Start of DOCUMENT SEGMENT
[jira] [Commented] (PHOENIX-2143) Use guidepost bytes instead of region name in stats primary key

Samarth Jain (JIRA) Mon, 11 Jan 2016 20:10:39 -0800

    [ 
https://issues.apache.org/jira/browse/PHOENIX-2143?page=com.atlassian.jira.plugin.system.issuetabpanels:comment-tabpanel&focusedCommentId=15093252#comment-15093252
 ]


Samarth Jain commented on PHOENIX-2143:
---------------------------------------

[~ankit.singhal] - I see that a lot of changes in your patch are white-space 
related. Can you make sure you don't format the code that you are not changing. 

Also, why is this deleted in StatisticsScannerCallable? 

{code}

-                if (mergeRegions != null) {
-                    if (mergeRegions.getFirst() != null) {
-                        if (LOG.isDebugEnabled()) {
-                            LOG.debug("Deleting stale stats for the region "
End of DOCUMENT SEGMENT
Start of DATASET CONTENT
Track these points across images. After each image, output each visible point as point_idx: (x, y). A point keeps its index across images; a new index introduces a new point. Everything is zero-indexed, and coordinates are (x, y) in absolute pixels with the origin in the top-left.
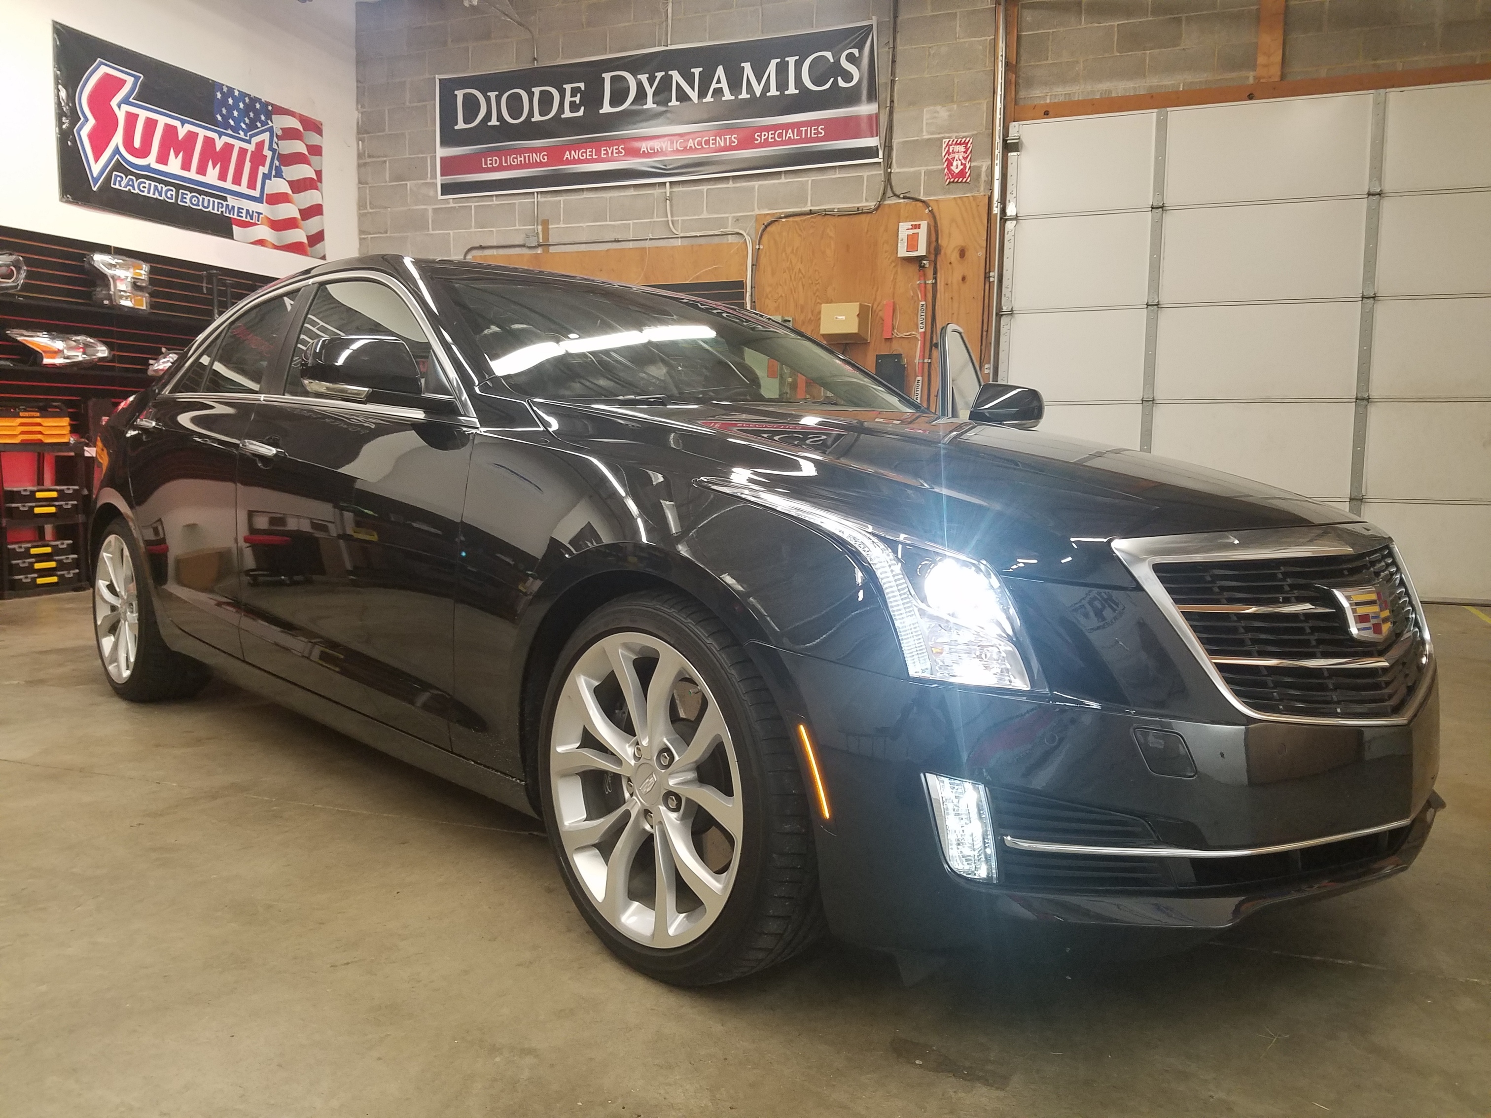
End of DATASET CONTENT
Summarize the JIRA comment in two sentences. Base your work on the JIRA comment alone.

▸ **WRITTEN SOLUTION**
In a comment on PHOENIX-2143 addressed to ankit.singhal, Samarth Jain notes that many of the patch's changes relate to white space and asks that code not being changed be left unformatted. The comment also asks why a block of code in StatisticsScannerCallable was deleted.